◆ **Instruction**:
Reproduce word for word, from the entries below, the line with "Détails concernant l’article", the line with "un valido aiuto per soggetti particolarmente", and every line between them, and nothing more.

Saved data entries
++++++++++++++++++++
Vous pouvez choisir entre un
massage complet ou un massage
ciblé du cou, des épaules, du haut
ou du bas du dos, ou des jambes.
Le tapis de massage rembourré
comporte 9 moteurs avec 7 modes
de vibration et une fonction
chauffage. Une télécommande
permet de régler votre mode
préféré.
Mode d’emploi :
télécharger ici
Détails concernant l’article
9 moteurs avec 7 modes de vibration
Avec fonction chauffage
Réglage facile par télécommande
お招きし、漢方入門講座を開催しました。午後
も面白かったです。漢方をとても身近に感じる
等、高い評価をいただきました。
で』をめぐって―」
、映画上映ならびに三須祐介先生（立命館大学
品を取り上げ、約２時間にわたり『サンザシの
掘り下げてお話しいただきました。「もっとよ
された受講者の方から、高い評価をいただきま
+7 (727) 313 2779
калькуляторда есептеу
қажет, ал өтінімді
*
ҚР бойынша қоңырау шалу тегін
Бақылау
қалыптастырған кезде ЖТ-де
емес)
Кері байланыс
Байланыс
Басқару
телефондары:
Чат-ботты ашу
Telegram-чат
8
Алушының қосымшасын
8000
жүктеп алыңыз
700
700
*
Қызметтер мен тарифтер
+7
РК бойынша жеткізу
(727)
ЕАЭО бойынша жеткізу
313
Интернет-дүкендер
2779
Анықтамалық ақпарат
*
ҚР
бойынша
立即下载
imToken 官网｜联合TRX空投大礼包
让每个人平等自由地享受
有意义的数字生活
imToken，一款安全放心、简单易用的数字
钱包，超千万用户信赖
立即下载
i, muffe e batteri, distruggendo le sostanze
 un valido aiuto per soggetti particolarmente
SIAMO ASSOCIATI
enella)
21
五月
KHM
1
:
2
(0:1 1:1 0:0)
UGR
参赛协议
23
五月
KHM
++++++++++++++++++++
◆ **Task answer**:
Détails concernant l’article
9 moteurs avec 7 modes de vibration
Avec fonction chauffage
Réglage facile par télécommande
お招きし、漢方入門講座を開催しました。午後
も面白かったです。漢方をとても身近に感じる
等、高い評価をいただきました。
で』をめぐって―」
、映画上映ならびに三須祐介先生（立命館大学
品を取り上げ、約２時間にわたり『サンザシの
掘り下げてお話しいただきました。「もっとよ
された受講者の方から、高い評価をいただきま
+7 (727) 313 2779
калькуляторда есептеу
қажет, ал өтінімді
*
ҚР бойынша қоңырау шалу тегін
Бақылау
қалыптастырған кезде ЖТ-де
емес)
Кері байланыс
Байланыс
Басқару
телефондары:
Чат-ботты ашу
Telegram-чат
8
Алушының қосымшасын
8000
жүктеп алыңыз
700
700
*
Қызметтер мен тарифтер
+7
РК бойынша жеткізу
(727)
ЕАЭО бойынша жеткізу
313
Интернет-дүкендер
2779
Анықтамалық ақпарат
*
ҚР
бойынша
立即下载
imToken 官网｜联合TRX空投大礼包
让每个人平等自由地享受
有意义的数字生活
imToken，一款安全放心、简单易用的数字
钱包，超千万用户信赖
立即下载
i, muffe e batteri, distruggendo le sostanze
 un valido aiuto per soggetti particolarmente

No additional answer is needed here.